I met the baroness in June 2009 at Vinexpo, the biennial trade fair in Bordeaux. The world’s economy was in a tailspin, creating unease among producers of luxury wines whose prices ranged into four digits, and journalists and Chinese buyers were in high demand. The traditional dinner for the international press was almost canceled until Baron Eric de Rothschild offered to host it at Chateau Lafite-Rothschild. (Lafite and Mouton are neighbors, owned by different branches of the family.) When the assembled guests were ushered into the candlelit circular barrel cellar for dinner, I discovered that The Post’s new wine columnist was an honored guest: Baron Eric was two seats to my left, Baroness Philippine just to my right.

She was a hoot, and sharp as a tack. She constantly regaled those around her in French or English, while everyone nodded somewhat sycophantically. (Me, too, as the evening wore on and I fell increasingly under her charm.) Every now and then, she would turn to me and command loudly, “Tell me about Obama!”

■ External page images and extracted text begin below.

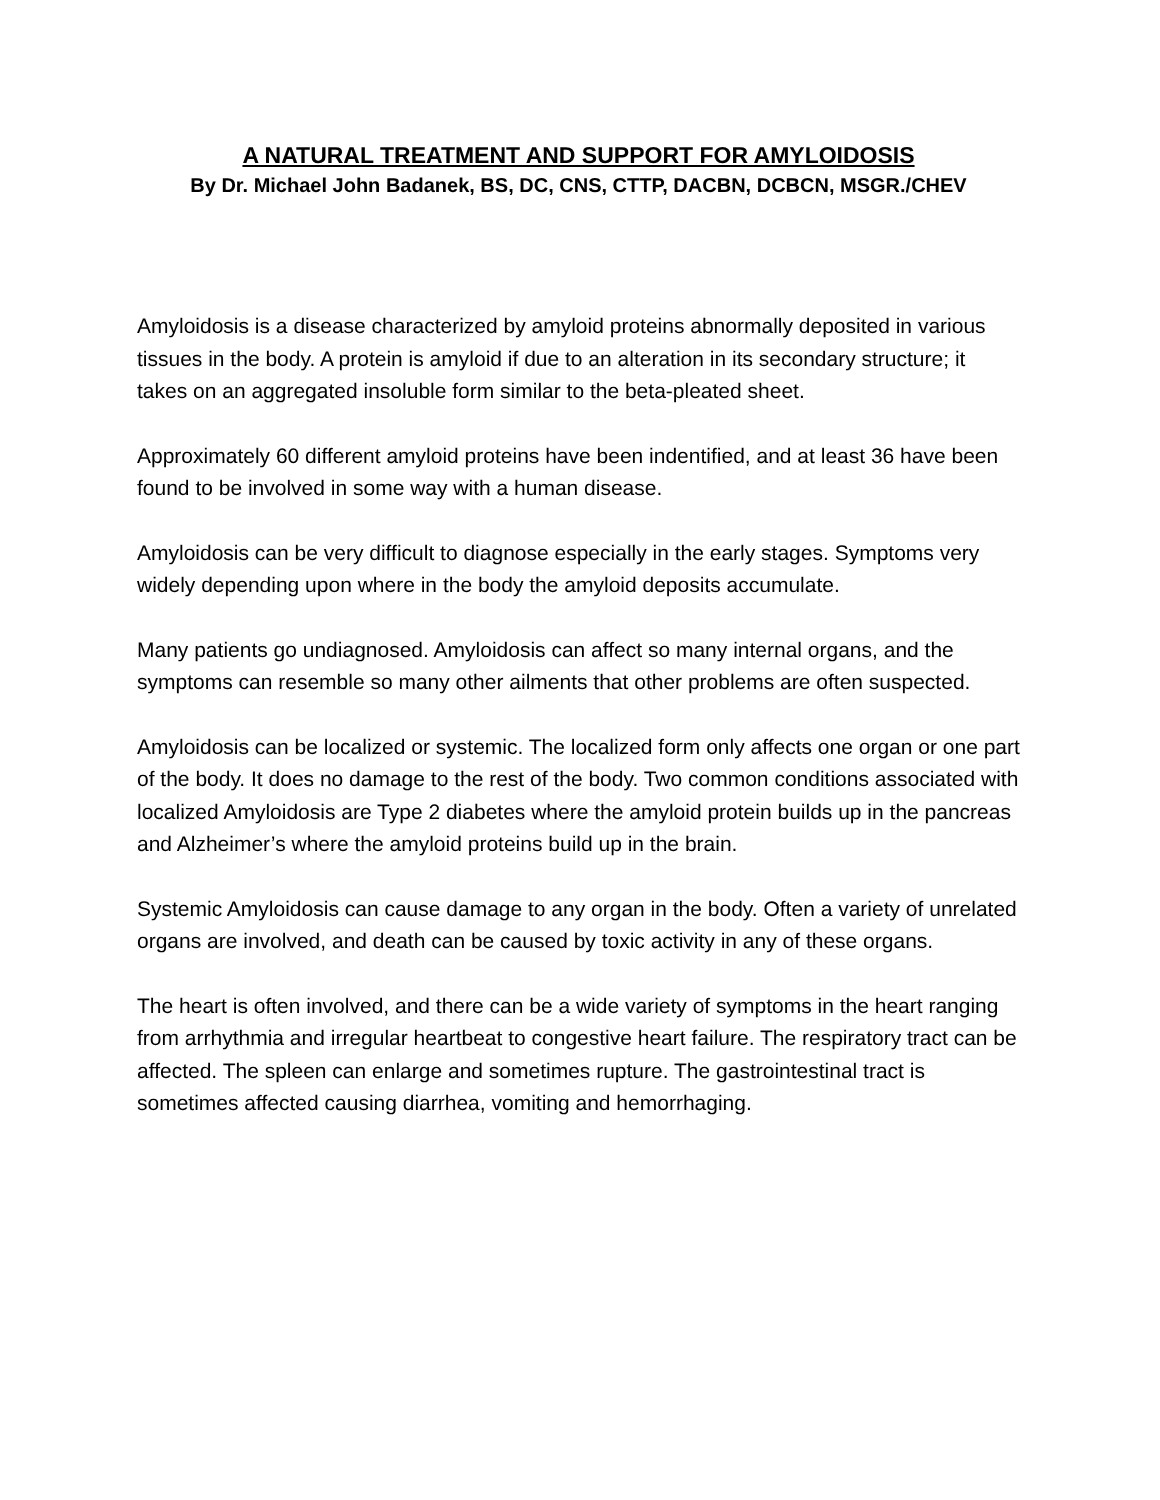A NATURAL TREATMENT AND SUPPORT FOR AMYLOIDOSIS
By Dr. Michael John Badanek, BS, DC, CNS, CTTP, DACBN, DCBCN, MSGR./CHEV
Amyloidosis is a disease characterized by amyloid proteins abnormally deposited in various tissues in the body. A protein is amyloid if due to an alteration in its secondary structure; it takes on an aggregated insoluble form similar to the beta-pleated sheet.
Approximately 60 different amyloid proteins have been indentified, and at least 36 have been found to be involved in some way with a human disease.
Amyloidosis can be very difficult to diagnose especially in the early stages. Symptoms very widely depending upon where in the body the amyloid deposits accumulate.
Many patients go undiagnosed. Amyloidosis can affect so many internal organs, and the symptoms can resemble so many other ailments that other problems are often suspected.
Amyloidosis can be localized or systemic. The localized form only affects one organ or one part of the body. It does no damage to the rest of the body. Two common conditions associated with localized Amyloidosis are Type 2 diabetes where the amyloid protein builds up in the pancreas and Alzheimer’s where the amyloid proteins build up in the brain.
Systemic Amyloidosis can cause damage to any organ in the body. Often a variety of unrelated organs are involved, and death can be caused by toxic activity in any of these organs.
The heart is often involved, and there can be a wide variety of symptoms in the heart ranging from arrhythmia and irregular heartbeat to congestive heart failure. The respiratory tract can be affected. The spleen can enlarge and sometimes rupture. The gastrointestinal tract is sometimes affected causing diarrhea, vomiting and hemorrhaging.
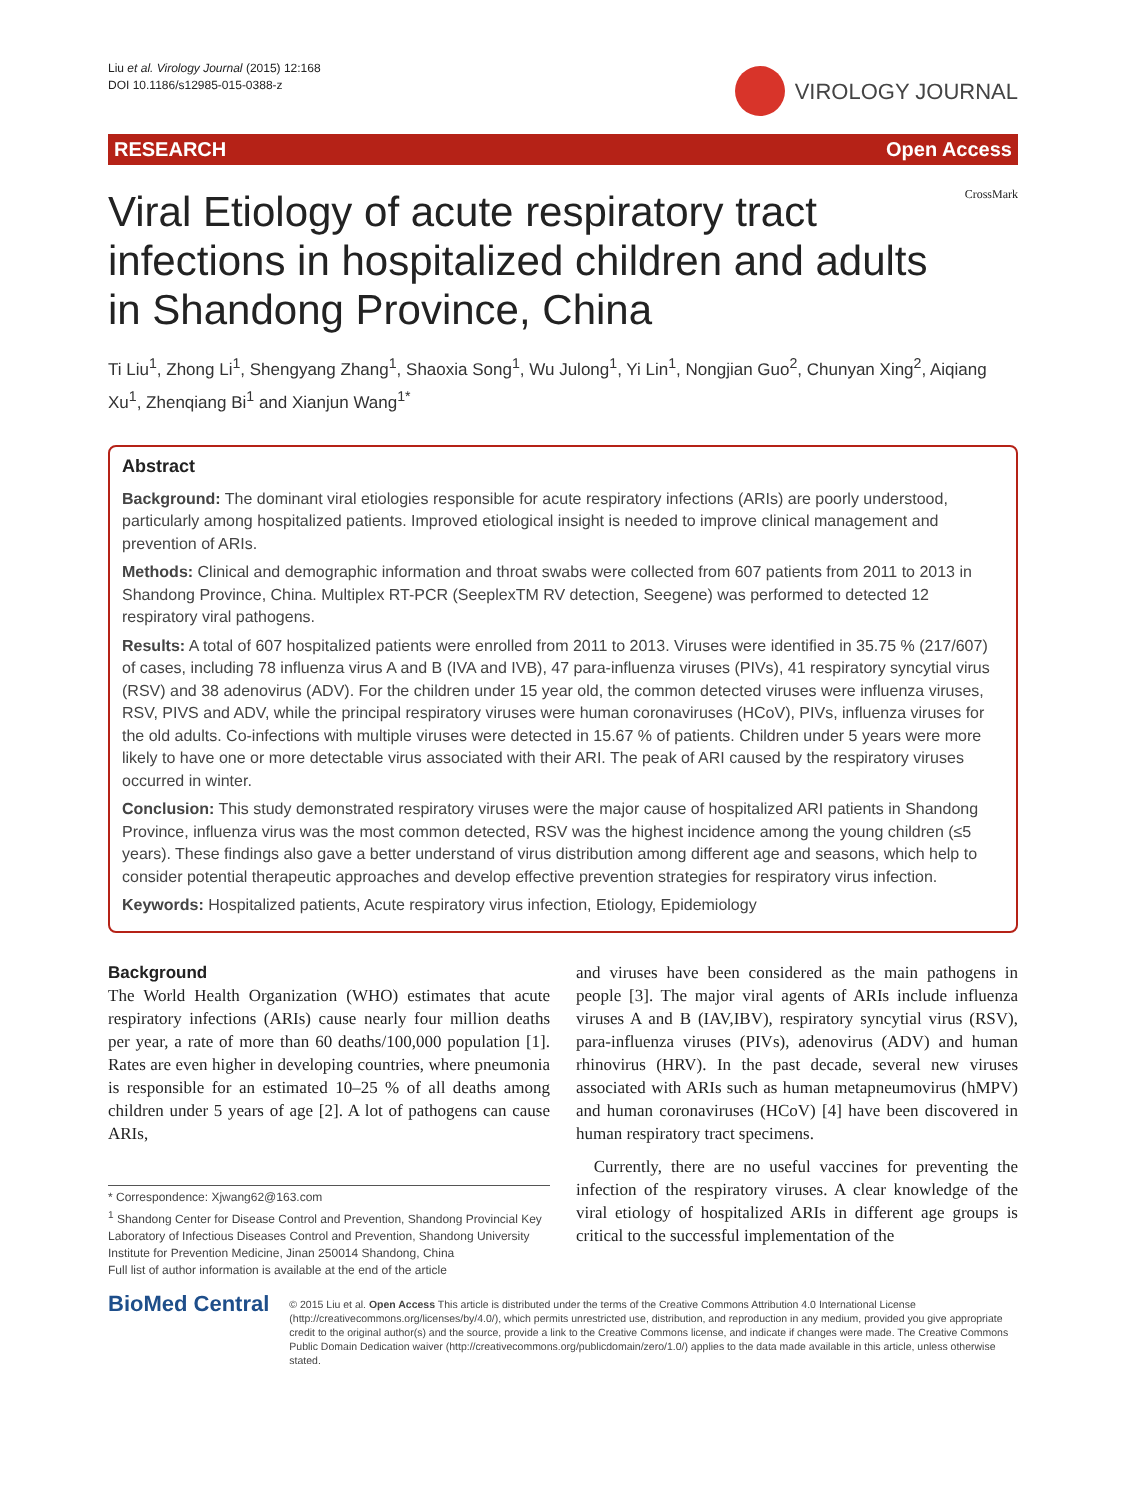Liu et al. Virology Journal (2015) 12:168
DOI 10.1186/s12985-015-0388-z
VIROLOGY JOURNAL
RESEARCH Open Access
Viral Etiology of acute respiratory tract infections in hospitalized children and adults in Shandong Province, China
CrossMark
Ti Liu<sup>1</sup>, Zhong Li<sup>1</sup>, Shengyang Zhang<sup>1</sup>, Shaoxia Song<sup>1</sup>, Wu Julong<sup>1</sup>, Yi Lin<sup>1</sup>, Nongjian Guo<sup>2</sup>, Chunyan Xing<sup>2</sup>, Aiqiang Xu<sup>1</sup>, Zhenqiang Bi<sup>1</sup> and Xianjun Wang<sup>1*</sup>
Abstract
Background: The dominant viral etiologies responsible for acute respiratory infections (ARIs) are poorly understood, particularly among hospitalized patients. Improved etiological insight is needed to improve clinical management and prevention of ARIs.
Methods: Clinical and demographic information and throat swabs were collected from 607 patients from 2011 to 2013 in Shandong Province, China. Multiplex RT-PCR (SeeplexTM RV detection, Seegene) was performed to detected 12 respiratory viral pathogens.
Results: A total of 607 hospitalized patients were enrolled from 2011 to 2013. Viruses were identified in 35.75 % (217/607) of cases, including 78 influenza virus A and B (IVA and IVB), 47 para-influenza viruses (PIVs), 41 respiratory syncytial virus (RSV) and 38 adenovirus (ADV). For the children under 15 year old, the common detected viruses were influenza viruses, RSV, PIVS and ADV, while the principal respiratory viruses were human coronaviruses (HCoV), PIVs, influenza viruses for the old adults. Co-infections with multiple viruses were detected in 15.67 % of patients. Children under 5 years were more likely to have one or more detectable virus associated with their ARI. The peak of ARI caused by the respiratory viruses occurred in winter.
Conclusion: This study demonstrated respiratory viruses were the major cause of hospitalized ARI patients in Shandong Province, influenza virus was the most common detected, RSV was the highest incidence among the young children (≤5 years). These findings also gave a better understand of virus distribution among different age and seasons, which help to consider potential therapeutic approaches and develop effective prevention strategies for respiratory virus infection.
Keywords: Hospitalized patients, Acute respiratory virus infection, Etiology, Epidemiology
Background
The World Health Organization (WHO) estimates that acute respiratory infections (ARIs) cause nearly four million deaths per year, a rate of more than 60 deaths/100,000 population [1]. Rates are even higher in developing countries, where pneumonia is responsible for an estimated 10–25 % of all deaths among children under 5 years of age [2]. A lot of pathogens can cause ARIs,
* Correspondence: Xjwang62@163.com
<sup>1</sup> Shandong Center for Disease Control and Prevention, Shandong Provincial Key Laboratory of Infectious Diseases Control and Prevention, Shandong University Institute for Prevention Medicine, Jinan 250014 Shandong, China
Full list of author information is available at the end of the article
and viruses have been considered as the main pathogens in people [3]. The major viral agents of ARIs include influenza viruses A and B (IAV,IBV), respiratory syncytial virus (RSV), para-influenza viruses (PIVs), adenovirus (ADV) and human rhinovirus (HRV). In the past decade, several new viruses associated with ARIs such as human metapneumovirus (hMPV) and human coronaviruses (HCoV) [4] have been discovered in human respiratory tract specimens.
Currently, there are no useful vaccines for preventing the infection of the respiratory viruses. A clear knowledge of the viral etiology of hospitalized ARIs in different age groups is critical to the successful implementation of the
BioMed Central
© 2015 Liu et al. Open Access This article is distributed under the terms of the Creative Commons Attribution 4.0 International License (http://creativecommons.org/licenses/by/4.0/), which permits unrestricted use, distribution, and reproduction in any medium, provided you give appropriate credit to the original author(s) and the source, provide a link to the Creative Commons license, and indicate if changes were made. The Creative Commons Public Domain Dedication waiver (http://creativecommons.org/publicdomain/zero/1.0/) applies to the data made available in this article, unless otherwise stated.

As we rose to leave sometime after midnight, the baroness extended an invitation. Or was it a summons? “Monsieur Dahveed,” she said. “Please come by and see me at Vinexpo tomorrow! Taste our wines – have lunch with us!”

I said I would. And so I did. Or at least I tried. Shortly before noon the next day, I left the airplane hangar that masquerades as the Parc des Expositions and headed toward the Baron Philippe de Rothschild pavilion overlooking the lake. An officious young woman dressed like a 1960s airline flight attendant blocked my way.

“Do you have an appointment?” she asked, looking askance at my wine writer’s attire: an all-American blazer over a polo shirt and khaki pants.

“Um, no, but the baroness said. . . ,” I stammered, trying to make sure she saw my badge with “The Washington Post” prominently displayed. I mentioned having met the baroness at Château Lafite, but the woman probably thought I’d mixed up my Rothschilds.

She took my card inside to inquire, and returned a few minutes later with a smug expression.

“Je suis désolée,” she said. “Perhaps if you come back sometime after 3 p.m., someone might be able to meet with you.”

Alas, there were so many wines and so little time, and I never made it back. I figured the baroness had just been polite.

Two weeks later, when I returned home and turned on the American cellphone I’d left behind because it wouldn’t work in France, there was an irate message from Baroness Philippine. “I was expecting you for lunch today!” she thundered. The woman clearly was unaccustomed to being stood up.